[[ Listed records, beginning ]]

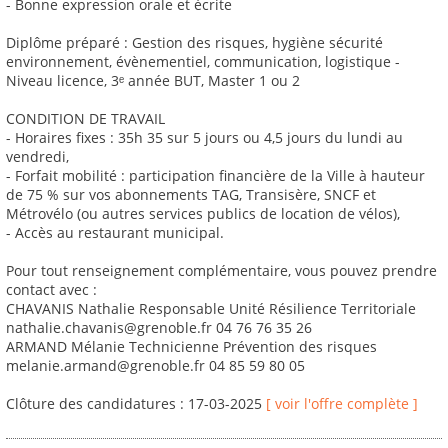
- Bonne expression orale et écrite
Diplôme préparé : Gestion des risques, hygiène sécurité
environnement, évènementiel, communication, logistique -
Niveau licence, 3ᵉ année BUT, Master 1 ou 2
CONDITION DE TRAVAIL
- Horaires fixes : 35h 35 sur 5 jours ou 4,5 jours du lundi au
vendredi,
- Forfait mobilité : participation financière de la Ville à hauteur
de 75 % sur vos abonnements TAG, Transisère, SNCF et
Métrovélo (ou autres services publics de location de vélos),
- Accès au restaurant municipal.
Pour tout renseignement complémentaire, vous pouvez prendre
contact avec :
CHAVANIS Nathalie Responsable Unité Résilience Territoriale
nathalie.chavanis@grenoble.fr 04 76 76 35 26
ARMAND Mélanie Technicienne Prévention des risques
melanie.armand@grenoble.fr 04 85 59 80 05
Clôture des candidatures : 17-03-2025
[ voir l'offre complète ]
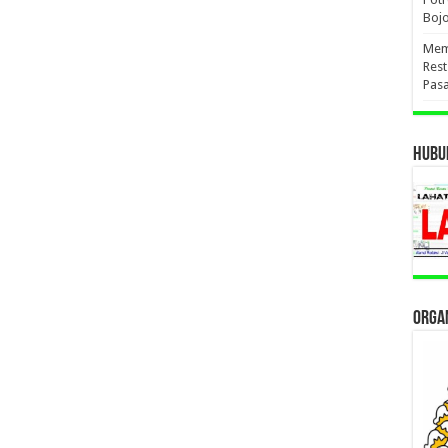
Boj
Mema
Res
Pas
HUBUN
ORGAN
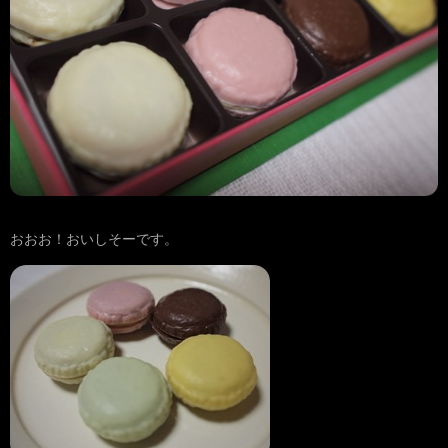
おおお！おいしそーです。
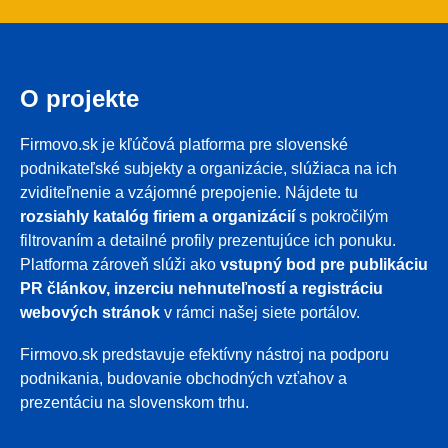
O projekte
Firmovo.sk je kľúčová platforma pre slovenské
podnikateľské subjekty a organizácie, slúžiaca na ich
zviditeľnenie a vzájomné prepojenie. Nájdete tu
rozsiahly katalóg firiem a organizácií
s pokročilým
filtrovaním a detailné profily prezentujúce ich ponuku.
Platforma zároveň slúži ako
vstupný bod pre publikáciu
PR článkov, inzerciu nehnuteľností a registráciu
webových stránok
v rámci našej siete portálov.
Firmovo.sk predstavuje efektívny nástroj na podporu
podnikania, budovanie obchodných vzťahov a
prezentáciu na slovenskom trhu.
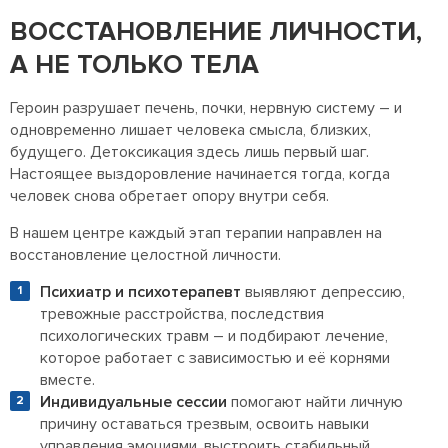
ВОССТАНОВЛЕНИЕ ЛИЧНОСТИ,
А НЕ ТОЛЬКО ТЕЛА
Героин разрушает печень, почки, нервную систему – и
одновременно лишает человека смысла, близких,
будущего. Детоксикация здесь лишь первый шаг.
Настоящее выздоровление начинается тогда, когда
человек снова обретает опору внутри себя.
В нашем центре каждый этап терапии направлен на
восстановление целостной личности.
Психиатр и психотерапевт
выявляют депрессию,
тревожные расстройства, последствия
психологических травм – и подбирают лечение,
которое работает с зависимостью и её корнями
вместе.
Индивидуальные сессии
помогают найти личную
причину оставаться трезвым, освоить навыки
управления эмоциями, выстроить стабильный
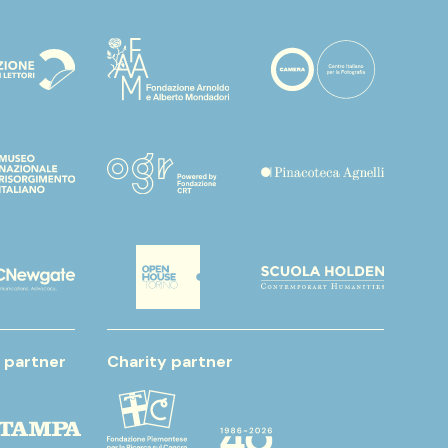
 partner
Charity partner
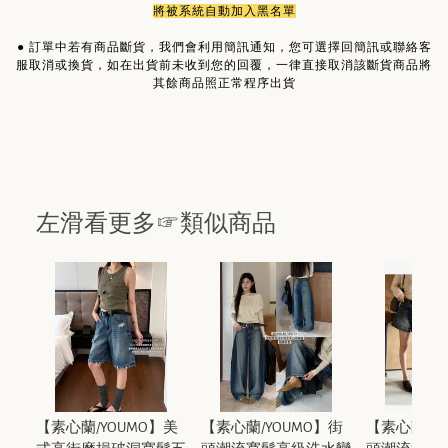
將被系統自動加入黑名單
●
訂單中若有商品斷貨，我們會利用簡訊通知，您可選擇回簡訊或聯絡客
服取消或換貨，如在出貨前未收到您的回覆，一律直接取消該斷貨商品將
其餘商品照正常程序出貨
左滑看更多☞類似商品
【素心蘭/YOUMO】美
【素心蘭/YOUMO】街
【素心蘭/Y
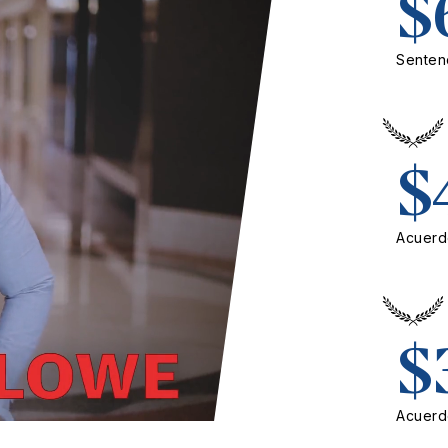
$
Sentenc
$
Acuerd
$
Acuerd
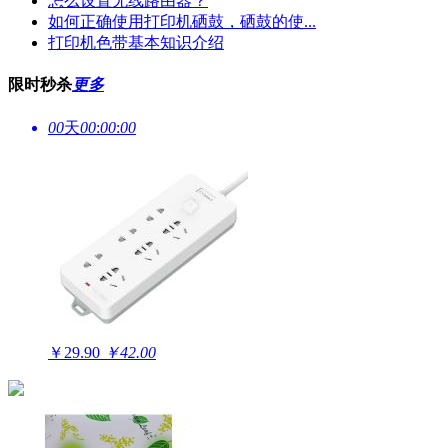
怎么设置无线路由器？
如何正确使用打印机硒鼓，硒鼓的使...
打印机色带基本知识介绍
限时秒杀
更多
00
天
00
:
00
:
00
￥29.90
￥42.00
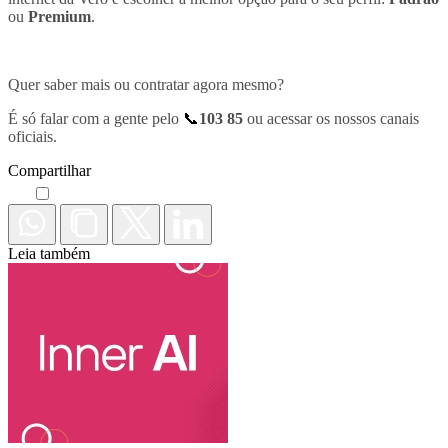
ou
Premium
.
Quer saber mais ou contratar agora mesmo?
É só falar com a gente pelo
📞
103 85
ou acessar os nossos canais
oficiais.
Compartilhar
Leia também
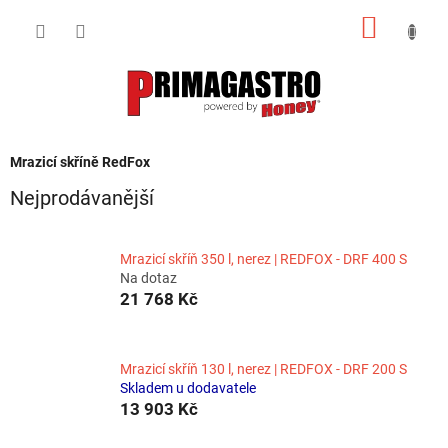
Přejít
NÁKUP
na
obsah
KOŠÍK
Mrazicí skříně RedFox
Nejprodávanější
Mrazicí skříň 350 l, nerez | REDFOX - DRF 400 S
Na dotaz
21 768 Kč
Mrazicí skříň 130 l, nerez | REDFOX - DRF 200 S
Skladem u dodavatele
13 903 Kč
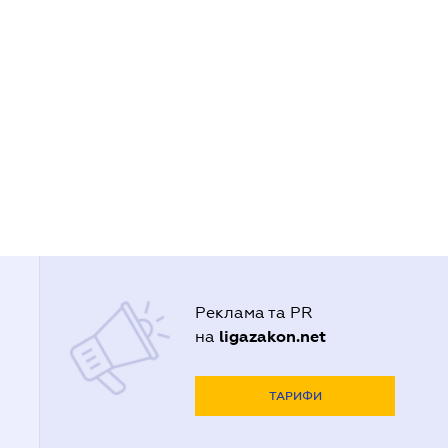
Реклама та PR
ligazakon.net
на
ТАРИФИ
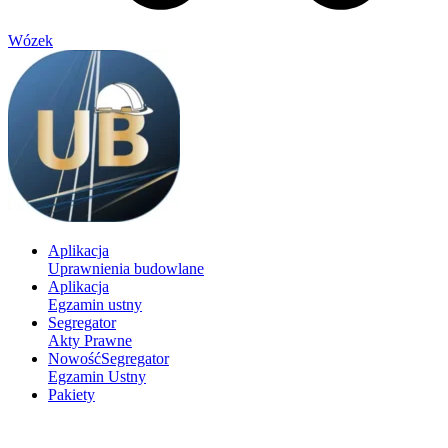
Wózek
Aplikacja
Uprawnienia budowlane
Aplikacja
Egzamin ustny
Segregator
Akty Prawne
Nowość
Segregator
Egzamin Ustny
Pakiety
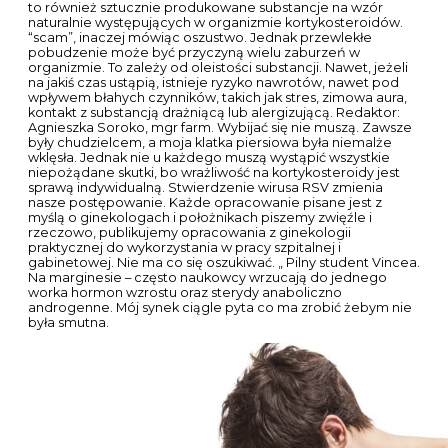
to również sztucznie produkowane substancje na wzór
naturalnie występujących w organizmie kortykosteroidów.
“scam”, inaczej mówiąc oszustwo. Jednak przewlekłe
pobudzenie może być przyczyną wielu zaburzeń w
organizmie. To zależy od oleistości substancji. Nawet, jeżeli
na jakiś czas ustąpią, istnieje ryzyko nawrotów, nawet pod
wpływem błahych czynników, takich jak stres, zimowa aura,
kontakt z substancją drażniącą lub alergizującą. Redaktor:
Agnieszka Soroko, mgr farm. Wybijać się nie muszą. Zawsze
były chudzielcem, a moja klatka piersiowa była niemalże
wklęsła. Jednak nie u każdego muszą wystąpić wszystkie
niepożądane skutki, bo wrażliwość na kortykosteroidy jest
sprawą indywidualną. Stwierdzenie wirusa RSV zmienia
nasze postępowanie. Każde opracowanie pisane jest z
myślą o ginekologach i położnikach piszemy zwięźle i
rzeczowo, publikujemy opracowania z ginekologii
praktycznej do wykorzystania w pracy szpitalnej i
gabinetowej. Nie ma co się oszukiwać. „ Pilny student Vincea.
Na marginesie – często naukowcy wrzucają do jednego
worka hormon wzrostu oraz sterydy anaboliczno
androgenne. Mój synek ciągle pyta co ma zrobić żebym nie
była smutna.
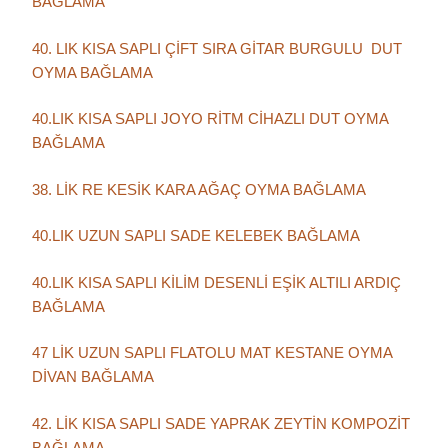
BAĞLAMA
40. LIK KISA SAPLI ÇİFT SIRA GİTAR BURGULU DUT
OYMA BAĞLAMA
40.LIK KISA SAPLI JOYO RİTM CİHAZLI DUT OYMA
BAĞLAMA
38. LİK RE KESİK KARA AĞAÇ OYMA BAĞLAMA
40.LIK UZUN SAPLI SADE KELEBEK BAĞLAMA
40.LIK KISA SAPLI KİLİM DESENLİ EŞİK ALTILI ARDIÇ
BAĞLAMA
47 LİK UZUN SAPLI FLATOLU MAT KESTANE OYMA
DİVAN BAĞLAMA
42. LİK KISA SAPLI SADE YAPRAK ZEYTİN KOMPOZİT
BAĞLAMA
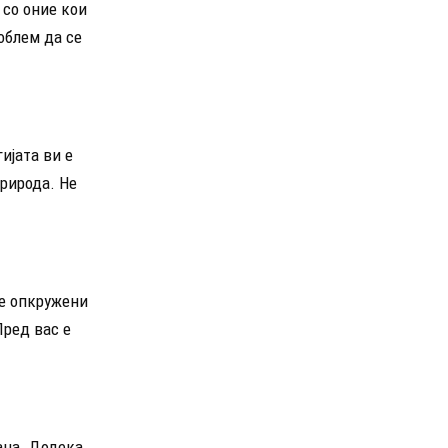
 со оние кои
облем да се
ијата ви е
природа. Не
те опкружени
Пред вас е
рана. Додека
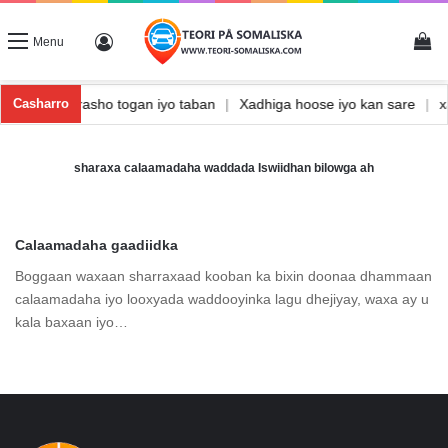
Vi
Log In
Menu
shka
|
Waxbarasho togan iyo taban
|
Xadhiga hoose iyo kan sare
|
Casharro
sharaxa calaamadaha waddada Iswiidhan bilowga ah
Calaamadaha gaadiidka
Boggaan waxaan sharraxaad kooban ka bixin doonaa dhammaan
calaamadaha iyo looxyada waddooyinka lagu dhejiyay, waxa ay u
kala baxaan iyo…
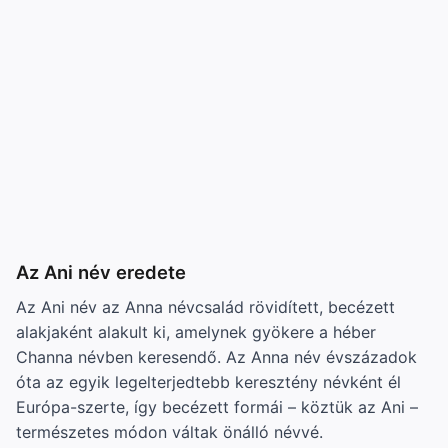
Az Ani név eredete
Az Ani név az Anna névcsalád rövidített, becézett
alakjaként alakult ki, amelynek gyökere a héber
Channa névben keresendő. Az Anna név évszázadok
óta az egyik legelterjedtebb keresztény névként él
Európa-szerte, így becézett formái – köztük az Ani –
természetes módon váltak önálló névvé.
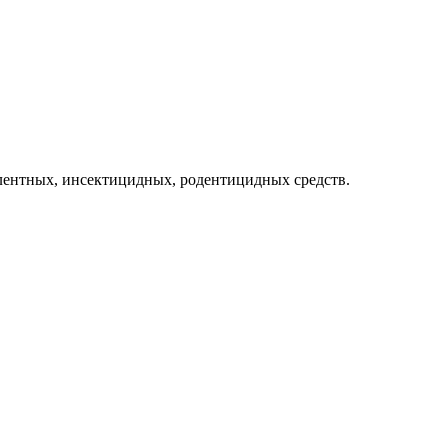
лентных, инсектицидных, родентицидных средств.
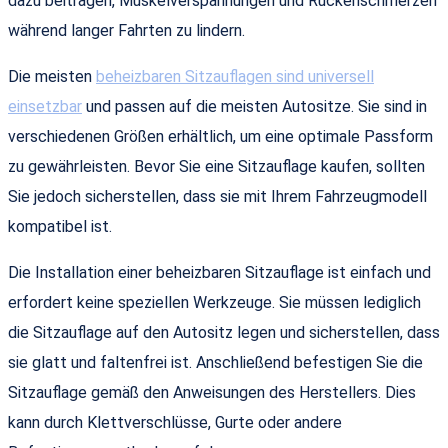
dazu beitragen, Muskelverspannungen und Rückenschmerzen
während langer Fahrten zu lindern.
Die meisten
beheizbaren Sitzauflagen sind universell
einsetzbar
und passen auf die meisten Autositze. Sie sind in
verschiedenen Größen erhältlich, um eine optimale Passform
zu gewährleisten. Bevor Sie eine Sitzauflage kaufen, sollten
Sie jedoch sicherstellen, dass sie mit Ihrem Fahrzeugmodell
kompatibel ist.
Die Installation einer beheizbaren Sitzauflage ist einfach und
erfordert keine speziellen Werkzeuge. Sie müssen lediglich
die Sitzauflage auf den Autositz legen und sicherstellen, dass
sie glatt und faltenfrei ist. Anschließend befestigen Sie die
Sitzauflage gemäß den Anweisungen des Herstellers. Dies
kann durch Klettverschlüsse, Gurte oder andere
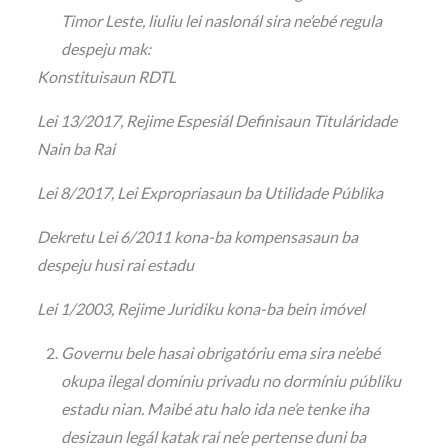
Timor Leste, liuliu lei naslonál sira ne’ebé regula
despeju mak:
Konstituisaun RDTL
Lei 13/2017, Rejime Espesiál Definisaun Tituláridade
Nain ba Rai
Lei 8/2017, Lei Expropriasaun ba Utilidade Públika
Dekretu Lei 6/2011 kona-ba kompensasaun ba
despeju husi rai estadu
Lei 1/2003, Rejime Juridiku kona-ba bein imóvel
Governu bele hasai obrigatóriu ema sira ne’ebé
okupa ilegal domíniu privadu no dormíniu públiku
estadu nian. Maibé atu halo ida ne’e tenke iha
desizaun legál katak rai ne’e pertense duni ba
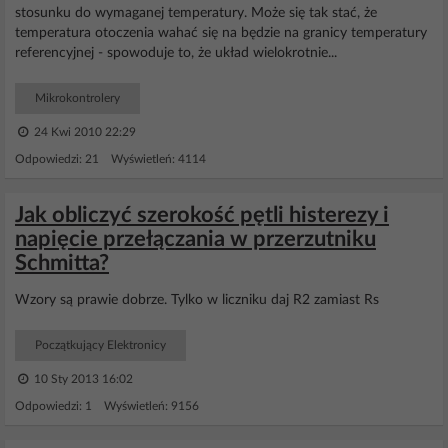
stosunku do wymaganej temperatury. Może się tak stać, że
temperatura otoczenia wahać się na będzie na granicy temperatury
referencyjnej - spowoduje to, że układ wielokrotnie...
Mikrokontrolery
24 Kwi 2010 22:29
Odpowiedzi: 21 Wyświetleń: 4114
Jak obliczyć szerokość pętli histerezy i
napięcie przełączania w przerzutniku
Schmitta?
Wzory są prawie dobrze. Tylko w liczniku daj R2 zamiast Rs
Początkujący Elektronicy
10 Sty 2013 16:02
Odpowiedzi: 1 Wyświetleń: 9156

[[ Listed records, end ]]

Goal of the exercise: Using the records above, report each line with the string "estadu".

The completed task:
despeju husi rai estadu
estadu nian. Maibé atu halo ida ne’e tenke iha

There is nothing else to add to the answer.